The overarching goal of this project was to acquire data regarding professional LoL, short for League of Legends, players and see how they are connected to one another. The method of acquiring said data will be explained and shared via a python file (see List of contents).

List of contents

  1. Background information
  2. league_2012_2021_edge_list.csv
  3. final_meta_data.csv
  4. final_teams_data.csv
  5. webscrape.py / Data Gathering
  6. sub_edge_lists
    1. CBLOL_Brazil.csv
    2. LCK_South Korea.csv
    3. LCL_Russia.csv
    4. LCS_North America.csv
    5. LEC_Europe.csv
    6. LJL_Japan.csv
    7. LL_Latin America.csv
    8. LMS_Taiwan + Hong Kong + Macao.csv
    9. LPL_China.csv
    10. LST_Southeast Asia.csv
    11. MSI.csv
    12. OPL_Oceania.csv
    13. PCL_PCS.csv
    14. TCL_Turkey.csv
    15. VCS_Vietnam.csv
    16. WORLDS.csv
  7. Analysis

Background information

League of Legends is a 2009 multiplayer online battle arena video game developed and published by Riot Games. Two teams battle and attempt to destroy each other's Nexus, the team that succeeds in doing so, wins. Teams are made up of five players though one or more coaches can be present for some phases of the beginning of the game (draft phase).
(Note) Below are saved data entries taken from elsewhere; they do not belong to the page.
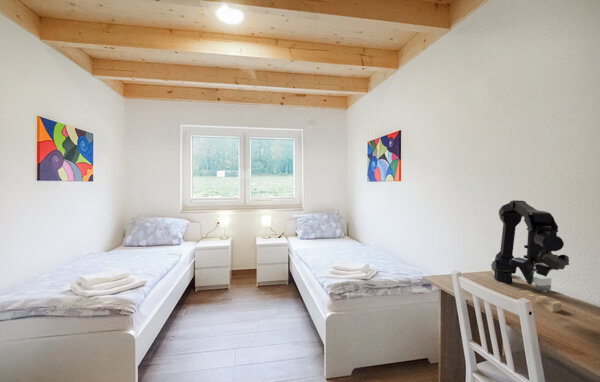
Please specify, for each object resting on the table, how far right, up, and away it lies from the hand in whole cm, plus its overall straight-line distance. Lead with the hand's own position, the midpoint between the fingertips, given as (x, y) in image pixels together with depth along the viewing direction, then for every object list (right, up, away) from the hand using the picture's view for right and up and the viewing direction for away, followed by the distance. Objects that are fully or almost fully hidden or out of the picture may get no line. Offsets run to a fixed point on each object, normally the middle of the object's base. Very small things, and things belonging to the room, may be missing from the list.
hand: (535, 283), depth 98 cm
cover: (0, +1, 0) cm, 1 cm away
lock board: (+11, -12, +9) cm, 18 cm away
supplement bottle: (+17, -10, +40) cm, 45 cm away
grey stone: (+21, -11, +18) cm, 30 cm away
league_2012_2021_edge_list.csv

This csv file contains roughly 42,000 lines (and four columns) and thus 42,000 edges. The edge list is a culmination of several separate edge lists where each separate edge list originated from a different national league (e.g. LCS, LEC or LCK) or large international tournament (e.g. MSI or Worlds) from 2012 to 2021. Due to inconsistent data entry, legal name changes, gamer tag changes and many other issues, this edge list was refined over multiple iterations of cleaning. Additional information regarding the cleaning process can be found in the 'webscrape.py' section. In this edge list, players and coaches are mingled. A link between players and/or coaches is created if and only if the two have actively played a match together. A coach having coached a match counts as if he or she played with the players from that match. Whereas a substitute player will not be linked to another player if he or she did not play a competitive match together. The csv file looks like the following table:

From To n_played Region
Alocs (Leonardo Belo) Leko (Whesley Holler) 17 CBLOL/Brazil
Alocs (Leonardo Belo) Revolta (Gabriel Henud) 21 CBLOL/Brazil
Alocs (Leonardo Belo) manajj (André Rocha) 17 CBLOL/Brazil
Alocs (Leonardo Belo) takeshi (Murilo Alves) 39 CBLOL/Brazil
Leko (Whesley Holler) Revolta (Gabriel Henud) 37 CBLOL/Brazil
Leko (Whesley Holler) manajj (André Rocha) 17 CBLOL/Brazil
Leko (Whesley Holler) takeshi (Murilo Alves) 37 CBLOL/Brazil

The edge list was meant for undirected networks, the existence of a connection such as (Alocs (Leonardo Belo), Leko (Whesley Holler)) implies the existence of the reverse connection (Leko (Whesley Holler), Alocs (Leonardo Belo)). The 'n_played' column denotes the number of matches a pair of players played together. The 'Region' column indicates in which region these two players played together. A duplicate edge is possible if the two players played together in a different region or at MSI/Worlds. Furthermore, the region entries indicate the main league plus the region as there are amateur leagues a grade lower than the main league: e.g. LCS/North America would also include the NA Challenger Series and LCS Academy League.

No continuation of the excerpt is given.